_Task item_. Only the pictures are dropped; the lines of the material that follow are returned exactly.

_Provided data_.

════════════════

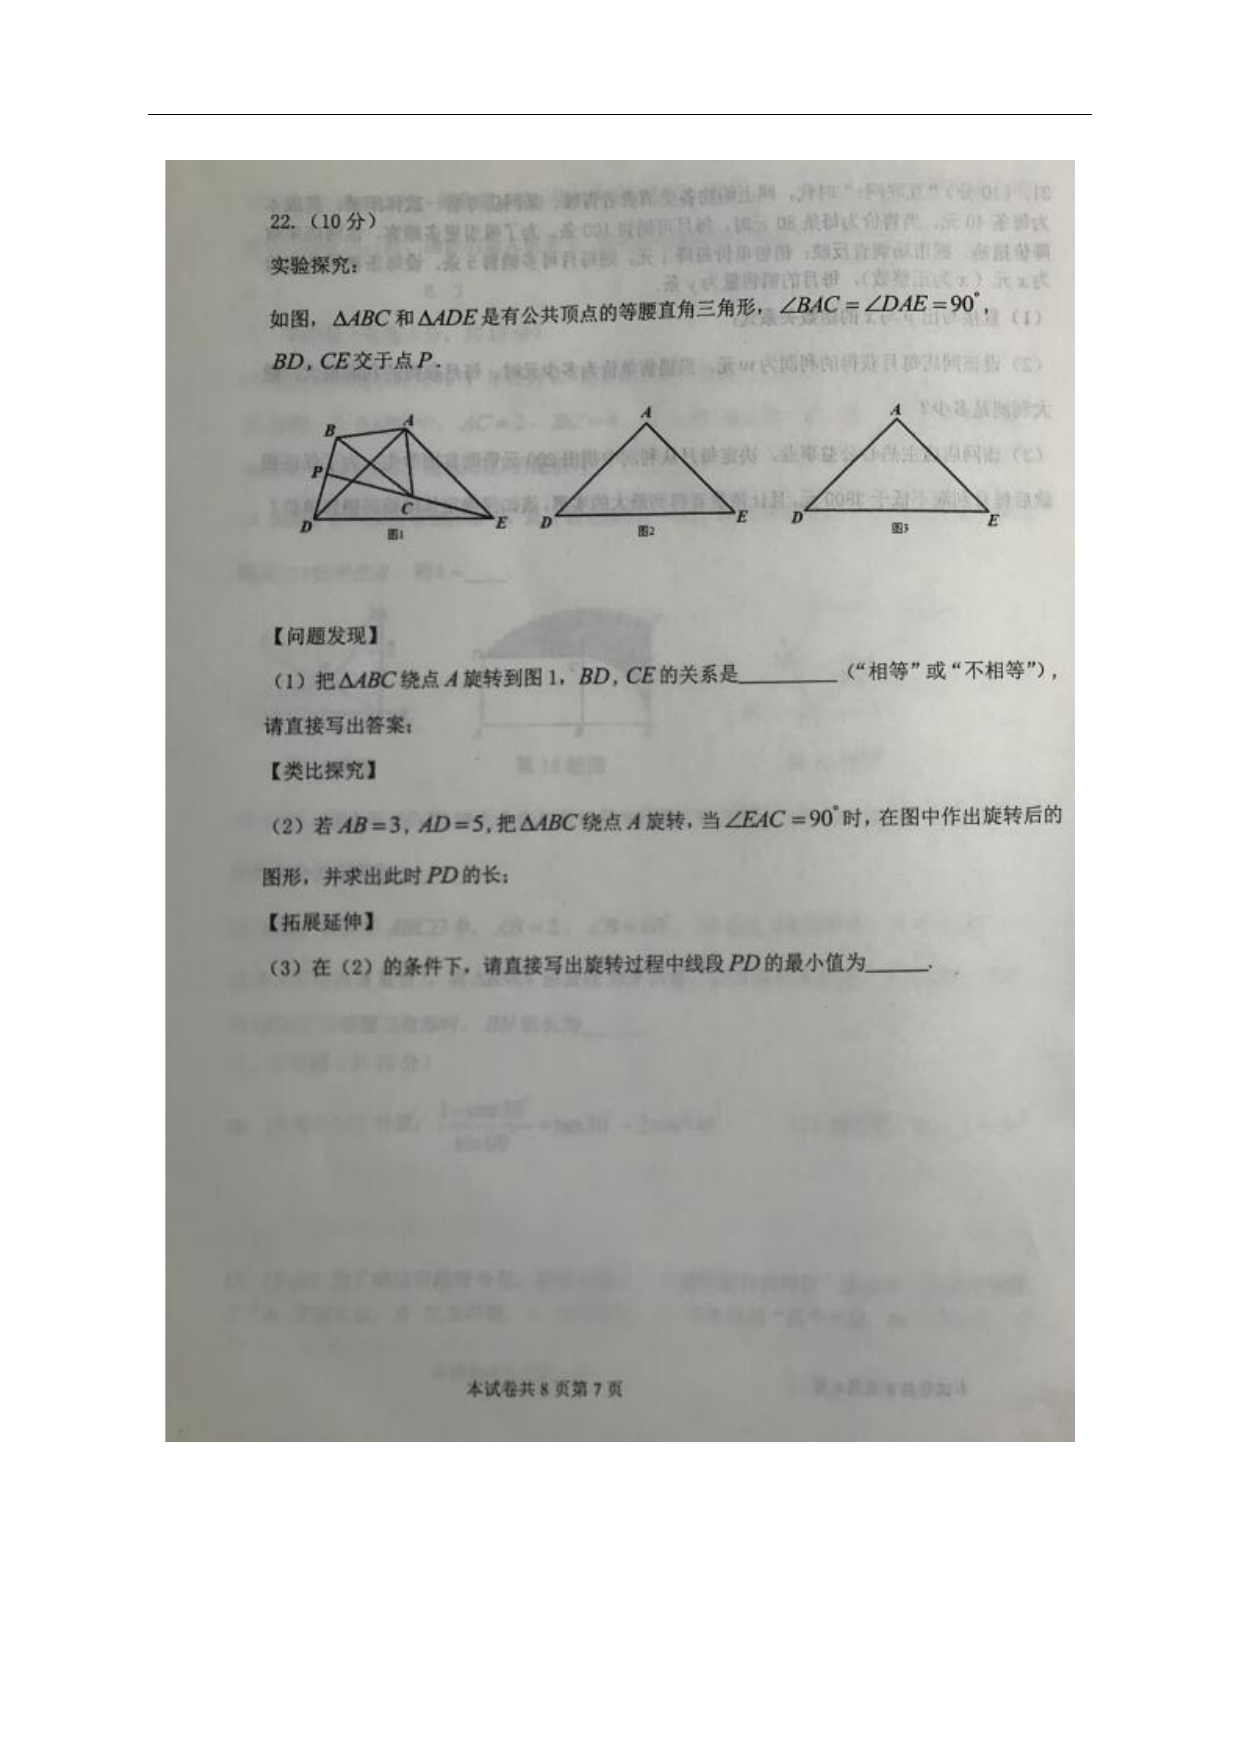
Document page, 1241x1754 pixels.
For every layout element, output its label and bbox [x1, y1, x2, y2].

picture [165, 160, 1075, 1442]
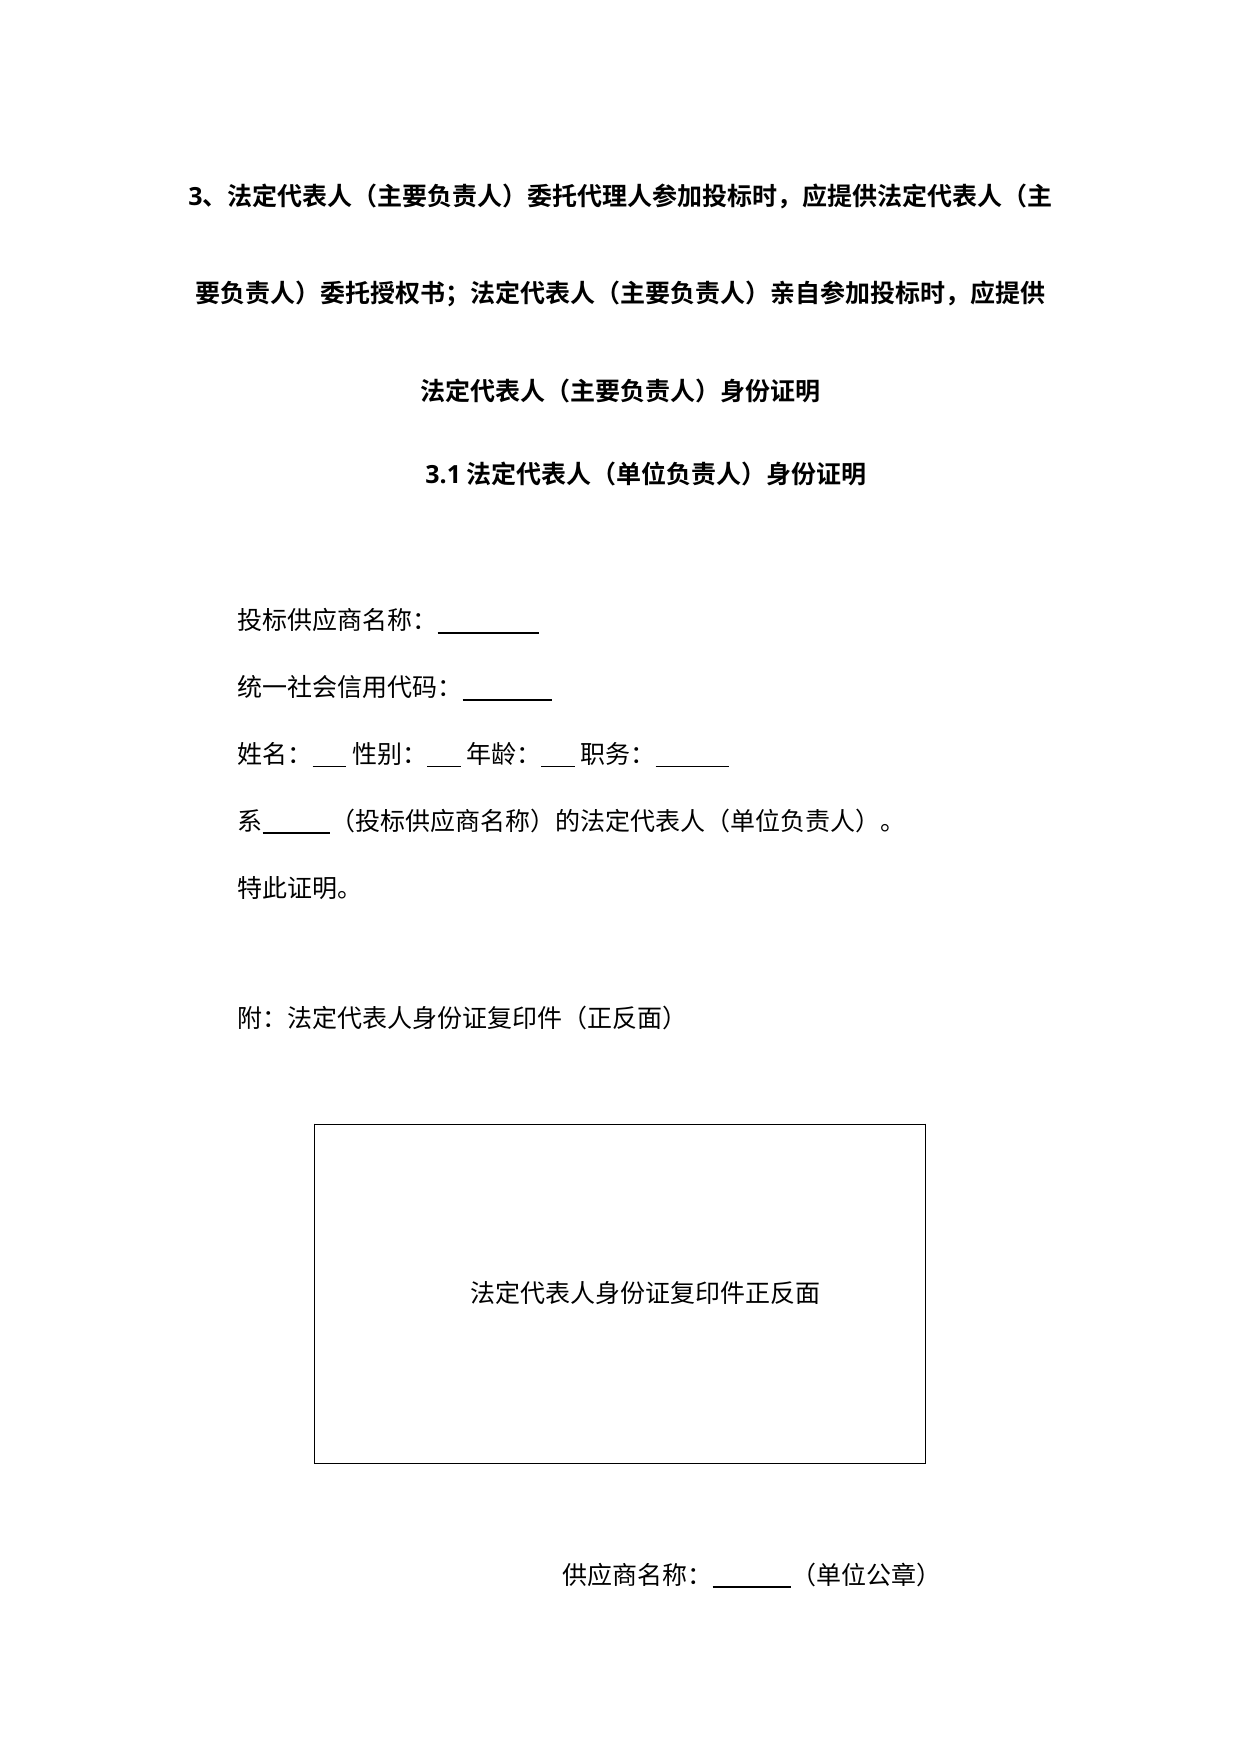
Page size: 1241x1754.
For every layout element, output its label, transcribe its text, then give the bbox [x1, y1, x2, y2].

text 特此证明。 [187, 868, 1053, 904]
text 附：法定代表人身份证复印件（正反面） [187, 999, 1053, 1035]
table_header 法定代表人身份证复印件正反面 [315, 1125, 925, 1462]
text 系 （投标供应商名称）的法定代表人（单位负责人）。 [187, 801, 1053, 838]
text 3、法定代表人（主要负责人）委托代理人参加投标时，应提供法定代表人（主要负责人）委托授权书；法定代表人（主要负责人）亲自参加投标时，应提供法定代表人（主要负责人）身份证明 [187, 162, 1053, 422]
text 姓名： 性别： 年龄： 职务： [187, 734, 1053, 771]
text 供应商名称： （单位公章） [187, 1555, 1009, 1591]
text 统一社会信用代码： [187, 668, 1053, 704]
text 3.1法定代表人（单位负责人）身份证明 [187, 440, 1053, 505]
text 投标供应商名称： [187, 601, 1053, 637]
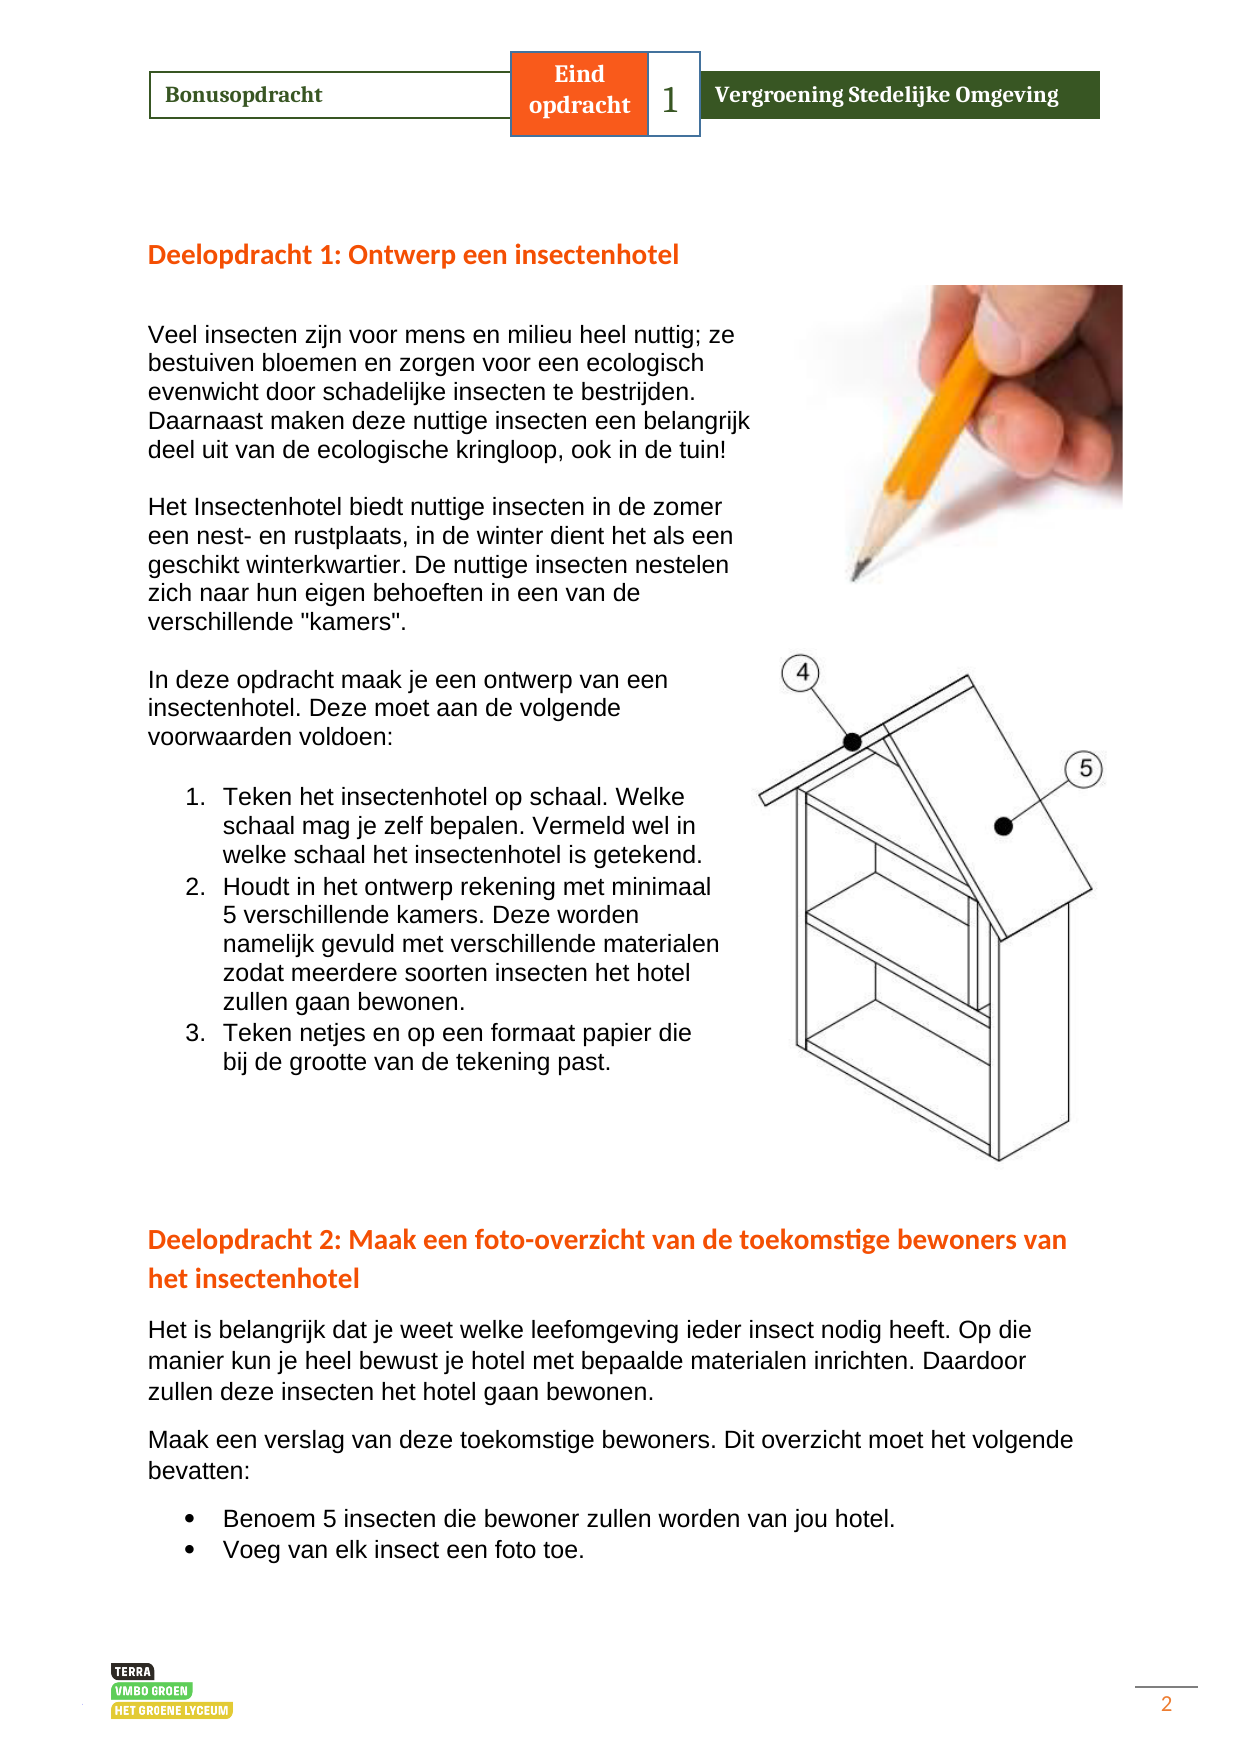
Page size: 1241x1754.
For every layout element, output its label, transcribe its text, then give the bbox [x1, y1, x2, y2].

════════════════

_Answer space_.
Document page, 1241x1754 pixels.
For every layout element, output its label and bbox [x1, y1, x2, y2].

picture [165, 160, 1075, 1442]
Page size: 1241x1754.
For every layout element, output its label, transcribe its text, then give the bbox [x1, y1, x2, y2].

text 特此证明。 [187, 868, 1053, 904]
text 附：法定代表人身份证复印件（正反面） [187, 999, 1053, 1035]
table_header 法定代表人身份证复印件正反面 [315, 1125, 925, 1462]
text 系 （投标供应商名称）的法定代表人（单位负责人）。 [187, 801, 1053, 838]
text 3、法定代表人（主要负责人）委托代理人参加投标时，应提供法定代表人（主要负责人）委托授权书；法定代表人（主要负责人）亲自参加投标时，应提供法定代表人（主要负责人）身份证明 [187, 162, 1053, 422]
text 姓名： 性别： 年龄： 职务： [187, 734, 1053, 771]
text 供应商名称： （单位公章） [187, 1555, 1009, 1591]
text 统一社会信用代码： [187, 668, 1053, 704]
text 3.1法定代表人（单位负责人）身份证明 [187, 440, 1053, 505]
text 投标供应商名称： [187, 601, 1053, 637]
Page size: 1241x1754.
For every layout element, output its label, transcribe its text, then give the bbox [x1, y1, x2, y2].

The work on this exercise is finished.